Un problème non identifié à l'origine d'une chute précoce des fruits dans le nord de l'Italie
Les agriculteurs s'inquiètent de la multiplication inexpliquée de cas de chute d'olives non mûres dans les oliveraies de Frantoio. On pense que ces phénomènes sont dus à des conditions météorologiques extrêmes.
Depuis la deuxième semaine d'août, les oliviers du nord de l'Italie sont touchés par une chute prématurée des fruits.
Ce phénomène touche primiterement les oliveraies de la variété Frantoio, bien que des cas d’olives Grignano touchées aient également été signalés.
Les oliveraies en question n’ont guère d’autres points communs que leur génétique. Elles sont situées à des altitudes variées et dans des environnements différents. De plus, les pratiques agricultures varient d’un oliveraie à l’autre, notamment en ce qui concerne la présence ou l’absence d’irrigation.
Voir aussi : Les oliviers de Corfou menacés par des insectes xylophagesAucun signe de dégâts causés par des ravageurs ou des maladies n’a été identifié, ce qui conduit les experts à supposer qu’une combinaison encore indéterminée de facteurs environnementaux est en cause.

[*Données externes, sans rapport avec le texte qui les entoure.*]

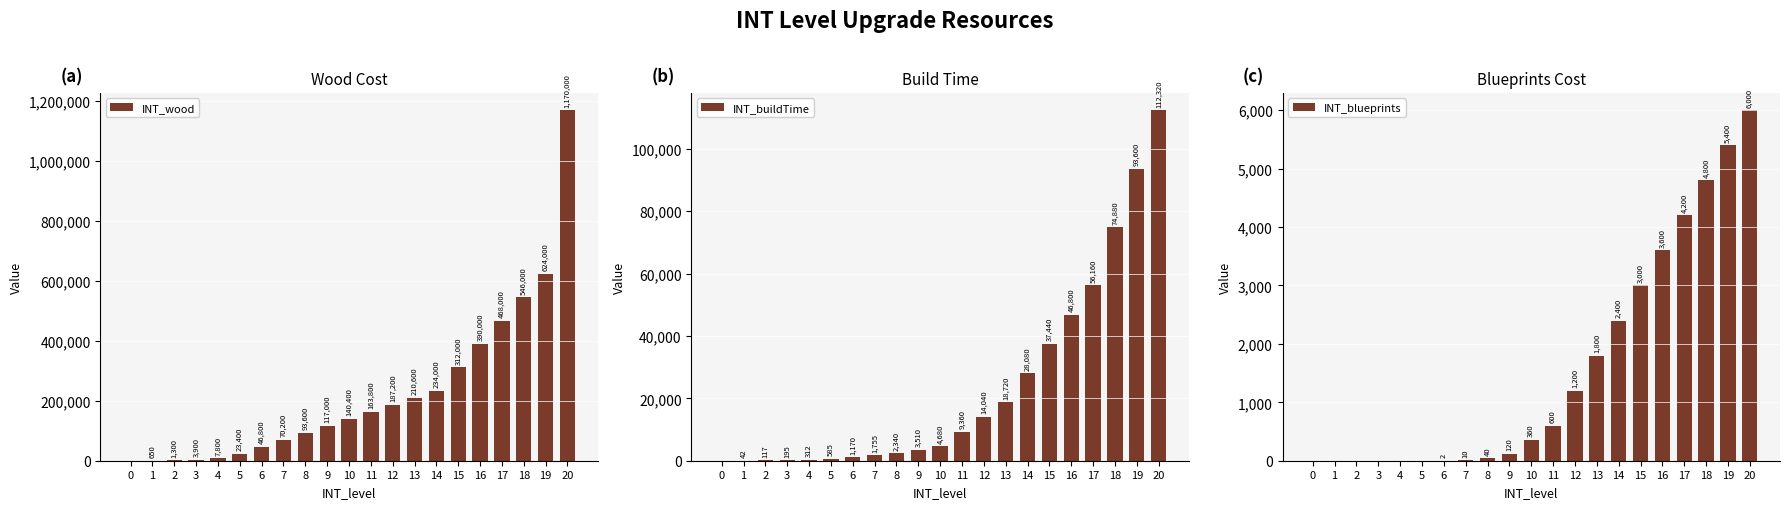

Which series has the widest spread of values?

INT_wood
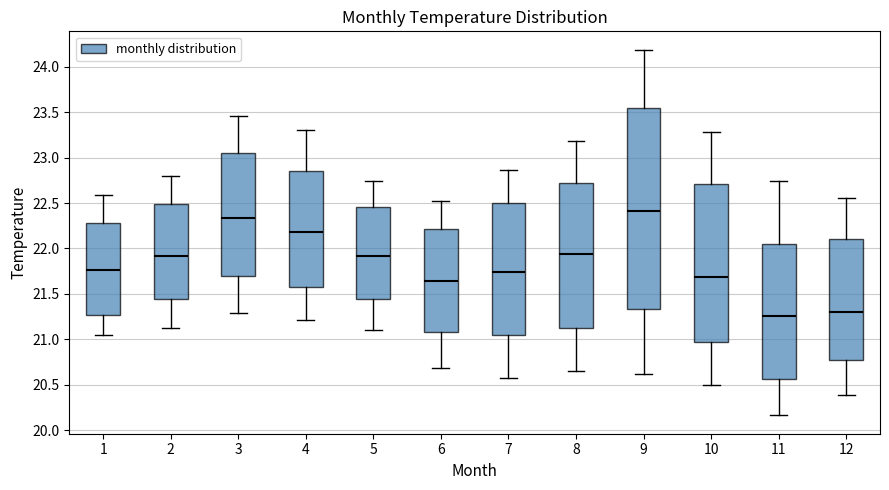

Reading left to right, read every box against the y-axis: the position of its median line, the range the box covers, and the ends of its whiskers. The values are not printed on the chart, so give them approximately, as read against the axis.

1: median 21.75, box 21.25 to 22.30, whiskers 21.05 to 22.60
2: median 21.90, box 21.45 to 22.50, whiskers 21.10 to 22.80
3: median 22.35, box 21.70 to 23.05, whiskers 21.30 to 23.45
4: median 22.20, box 21.60 to 22.85, whiskers 21.20 to 23.30
5: median 21.90, box 21.45 to 22.45, whiskers 21.10 to 22.75
6: median 21.65, box 21.10 to 22.20, whiskers 20.70 to 22.50
7: median 21.75, box 21.05 to 22.50, whiskers 20.60 to 22.85
8: median 21.95, box 21.15 to 22.70, whiskers 20.65 to 23.20
9: median 22.40, box 21.35 to 23.55, whiskers 20.60 to 24.20
10: median 21.70, box 21.00 to 22.70, whiskers 20.50 to 23.30
11: median 21.25, box 20.55 to 22.05, whiskers 20.15 to 22.75
12: median 21.30, box 20.75 to 22.10, whiskers 20.40 to 22.55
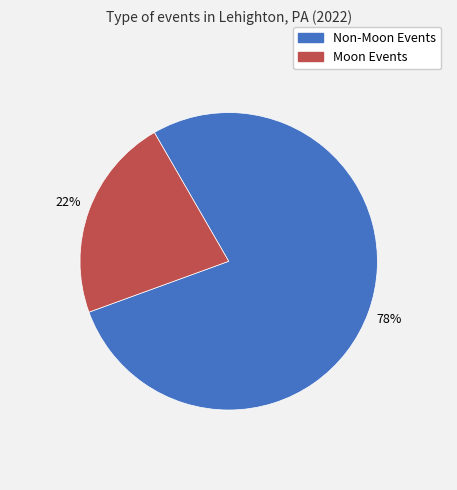

To the nearest percent, what is the difference between the largest and smallest slice percentages?

56%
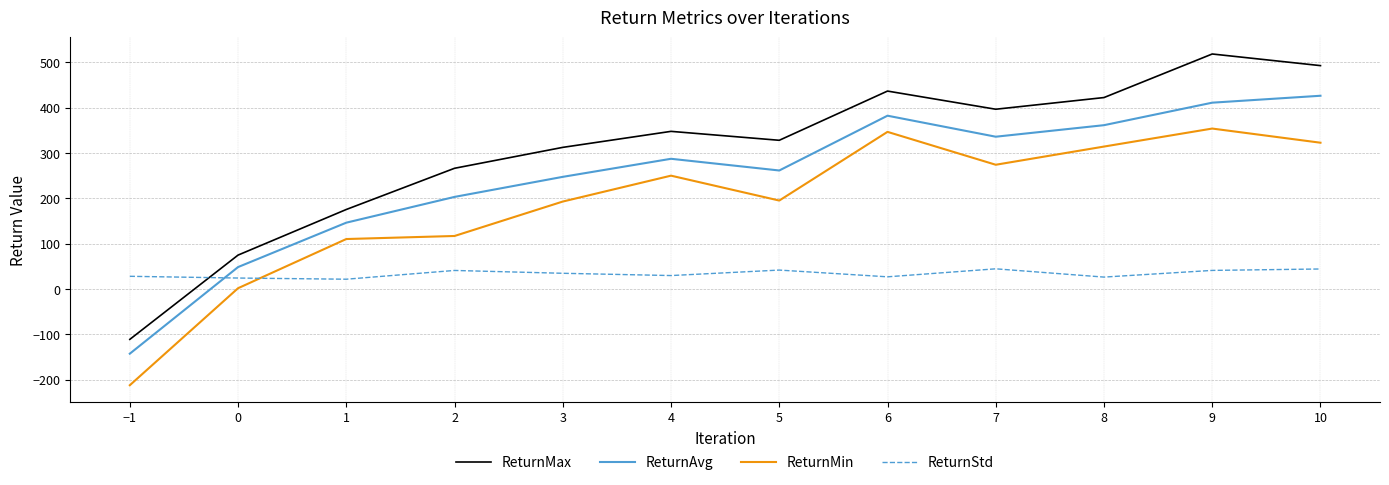

In ReturnAvg, how many points are lower than both neighbors (excluding endpoints)?

2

Le Frantoio est une variété toscane cultivée exclusivement pour son huile, son nom signifiant littéralement « presse à olives » en italien. Réputés pour leur résistance à des maladies telles que la verticilliose et pour leur robustesse générale, les oliviers Frantoio développent un réseau racinaire étendu qui leur permet de mieux survivre aux périodes de sécheresse que de nombreuses autres variétés.
Cependant, l'Italie a connu une chaleur extrême cet été, tout comme de nombreux autres pays méditerranéens.
À partir du 15 juillet, l’Italie a été sous l’influence d’un anticyclone originaire du désert du Sahara pendant plusieurs semaines. Dès la deuxième semaine d’août, lorsque ce phénomène a été signalé pour la première fois, les températures dans le nord du pays avaient atteint 40 °C, repoussant la limite de la neige à 5 000 mètres.
Enzo Gambin, directeur de l’Association interrégionale des producteurs d’olives, a déclaré aux médias locaux que ces conditions météorologiques extrêmes pourraient expliquer la chute prématurée des fruits dans la région.
« Lorsque les oliviers sont exposés à un ensoleillement intense pendant une période prolongée, la température des feuilles et des fruits peut augmenter de manière significative, provoquant un état de stress thermique », a-t-il expliqué.
« Ce phénomène se produit parce que le rayonnement solaire élevé provoque une augmentation de la température interne de la plante, ce qui stimule à son tour une transpiration accrue, un processus par lequel les plantes perdent de l’eau par les stomates des feuilles », a ajouté M. Gambin.
Voir aussi : Les nombreux avantages de la remise en état des oliveraies abandonnées en ToscaneLa transpiration est un processus naturel et vital qui remplit de nombreuses fonctions, dont celle de refroidissement. Ce phénomène s’explique de la même manière que la transpiration refroidit les animaux, en réduisant la température interne par évaporation en surface.
Un déséquilibre survient lorsque la quantité d’eau perdue par transpiration est supérieure à la quantité d’eau disponible ou lorsque ce processus se produit plus rapidement que la capacité de la plante à absorber l’eau disponible.
L'eau étant essentielle au bon fonctionnement de tous les processus, du transport des nutriments à l'intégrité cellulaire, un déséquilibre peut avoir un impact grave et rapide sur la santé d'une plante. Divers mécanismes peuvent être déclenchés pour atténuer cet impact.
Le premier consiste à fermer les stomates des feuilles afin de réduire la perte d'eau par transpiration. Cependant, cela a pour conséquence supplémentaire de réduire la photosynthèse, ce qui diminue la quantité d'énergie disponible pour la plante.
Lorsque ces conditions persistent pendant une période prolongée, des mécanismes plus extrêmes entrent en jeu, notamment le sacrifice des fruits, des feuilles et même des branches, afin d’augmenter les chances de survie de la plante.
Gambin estime que c’est peut-être ce qui se passe, bien qu’il ait ajouté que des causes pathologiques ne peuvent être exclues à ce stade.
« Des études et un suivi supplémentaires seront nécessaires pour bien comprendre les causes spécifiques de ce phénomène et pour développer des stratégies de gestion efficaces qui puissent aider les oléiculteurs à atténuer l’impact de la chute des fruits », a-t-il déclaré.